DATA RECORDS below:
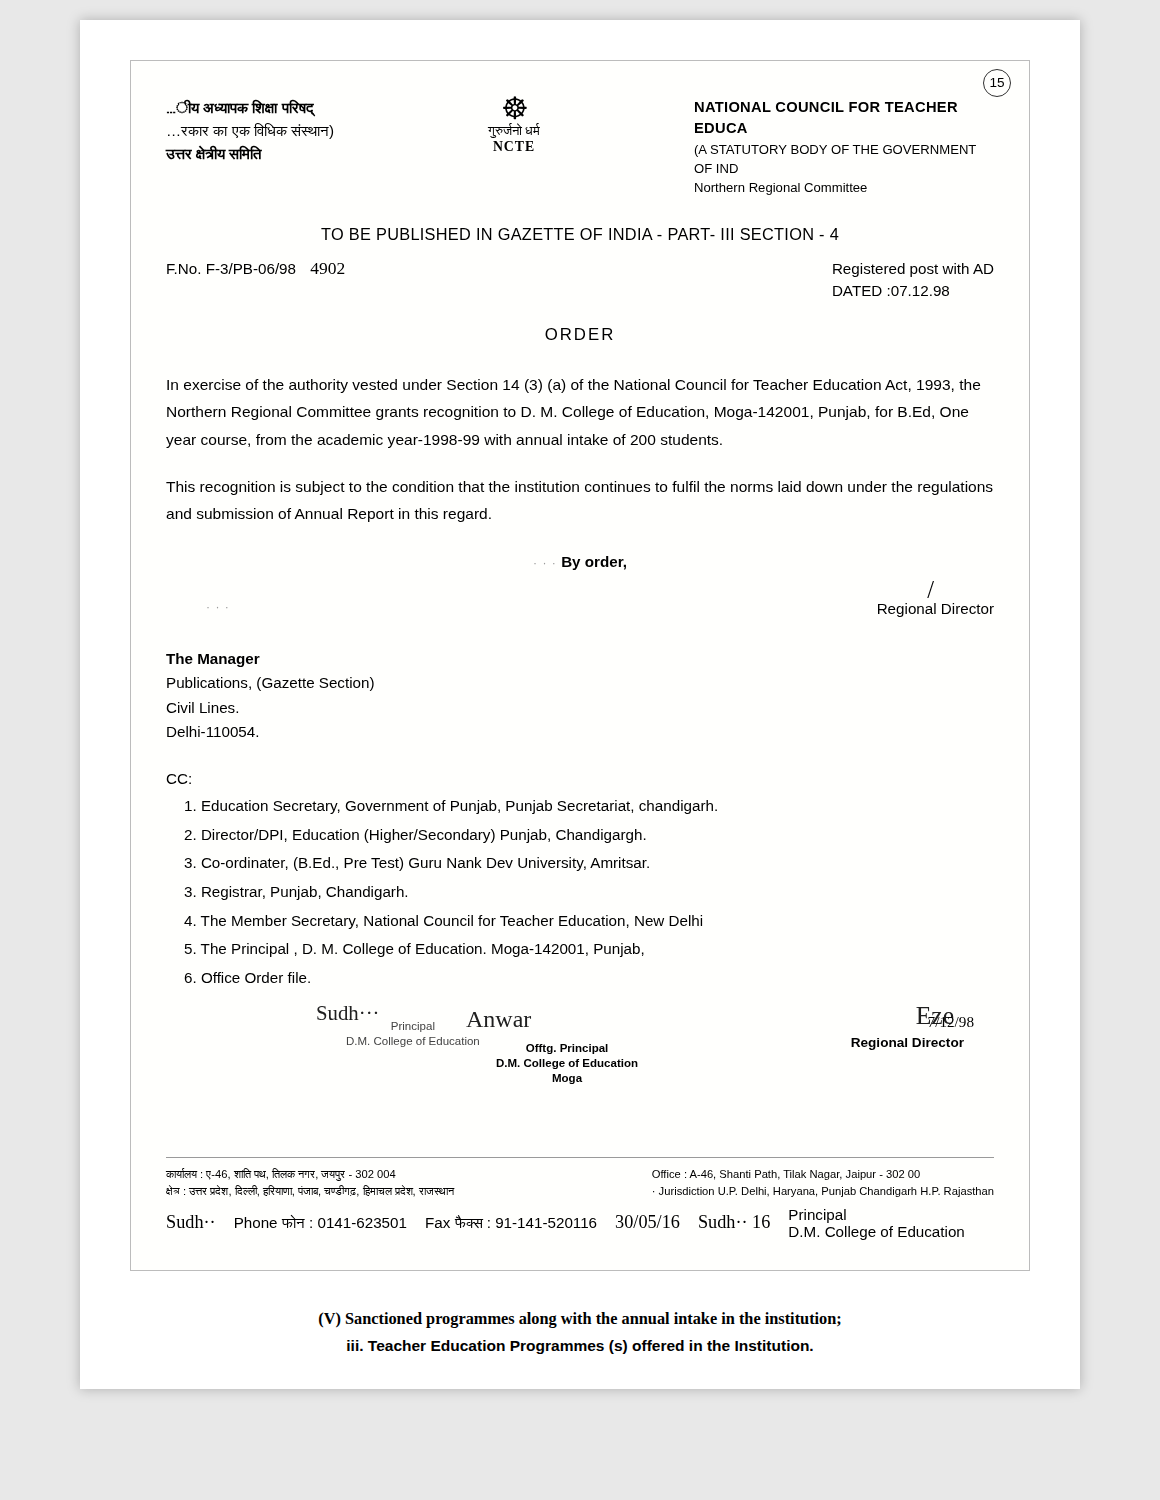15
…ीय अध्यापक शिक्षा परिषद्
…रकार का एक विधिक संस्थान)
उत्तर क्षेत्रीय समिति
☸
गुरुर्जनो धर्म
NCTE
NATIONAL COUNCIL FOR TEACHER EDUCA
(A STATUTORY BODY OF THE GOVERNMENT OF IND
Northern Regional Committee
TO BE PUBLISHED IN GAZETTE OF INDIA - PART- III SECTION - 4
F.No. F-3/PB-06/98 4902
Registered post with AD
DATED :07.12.98
ORDER
In exercise of the authority vested under Section 14 (3) (a) of the National Council for Teacher Education Act, 1993, the Northern Regional Committee grants recognition to D. M. College of Education, Moga-142001, Punjab, for B.Ed, One year course, from the academic year-1998-99 with annual intake of 200 students.
This recognition is subject to the condition that the institution continues to fulfil the norms laid down under the regulations and submission of Annual Report in this regard.
· · · By order,
/ · · · Regional Director
The Manager
Publications, (Gazette Section)
Civil Lines.
Delhi-110054.
CC:
1. Education Secretary, Government of Punjab, Punjab Secretariat, chandigarh.
2. Director/DPI, Education (Higher/Secondary) Punjab, Chandigargh.
3. Co-ordinater, (B.Ed., Pre Test) Guru Nank Dev University, Amritsar.
3. Registrar, Punjab, Chandigarh.
4. The Member Secretary, National Council for Teacher Education, New Delhi
5. The Principal , D. M. College of Education. Moga-142001, Punjab,
6. Office Order file.
Sudh··· Anwar Eze 7/12/98 Regional Director
Principal
D.M. College of Education
Offtg. Principal
D.M. College of Education
Moga
कार्यालय : ए-46, शांति पथ, तिलक नगर, जयपुर - 302 004
क्षेत्र : उत्तर प्रदेश, दिल्ली, हरियाणा, पंजाब, चण्डीगढ़, हिमाचल प्रदेश, राजस्थान
Office : A-46, Shanti Path, Tilak Nagar, Jaipur - 302 00
· Jurisdiction U.P. Delhi, Haryana, Punjab Chandigarh H.P. Rajasthan
Sudh·· Phone फोन : 0141-623501 Fax फैक्स : 91-141-520116 30/05/16 Sudh·· 16 Principal
D.M. College of Education
(V) Sanctioned programmes along with the annual intake in the institution; iii. Teacher Education Programmes (s) offered in the Institution.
End of DATA RECORDS.
ABOUT THIS TASK: Look above for the line with "(A STATUTORY BODY OF THE GOVERNMENT OF IND"; retype exactly that line, every line after it up to the line with "कार्यालय : ए-46, शांति", and that line too, nothing else.

OUTPUT BELOW:
(A STATUTORY BODY OF THE GOVERNMENT OF IND
Northern Regional Committee
TO BE PUBLISHED IN GAZETTE OF INDIA - PART- III SECTION - 4
F.No. F-3/PB-06/98 4902
Registered post with AD
DATED :07.12.98
ORDER
In exercise of the authority vested under Section 14 (3) (a) of the National Council for Teacher Education Act, 1993, the Northern Regional Committee grants recognition to D. M. College of Education, Moga-142001, Punjab, for B.Ed, One year course, from the academic year-1998-99 with annual intake of 200 students.
This recognition is subject to the condition that the institution continues to fulfil the norms laid down under the regulations and submission of Annual Report in this regard.
· · · By order,
/ · · · Regional Director
The Manager
Publications, (Gazette Section)
Civil Lines.
Delhi-110054.
CC:
1. Education Secretary, Government of Punjab, Punjab Secretariat, chandigarh.
2. Director/DPI, Education (Higher/Secondary) Punjab, Chandigargh.
3. Co-ordinater, (B.Ed., Pre Test) Guru Nank Dev University, Amritsar.
3. Registrar, Punjab, Chandigarh.
4. The Member Secretary, National Council for Teacher Education, New Delhi
5. The Principal , D. M. College of Education. Moga-142001, Punjab,
6. Office Order file.
Sudh··· Anwar Eze 7/12/98 Regional Director
Principal
D.M. College of Education
Offtg. Principal
D.M. College of Education
Moga
कार्यालय : ए-46, शांति पथ, तिलक नगर, जयपुर - 302 004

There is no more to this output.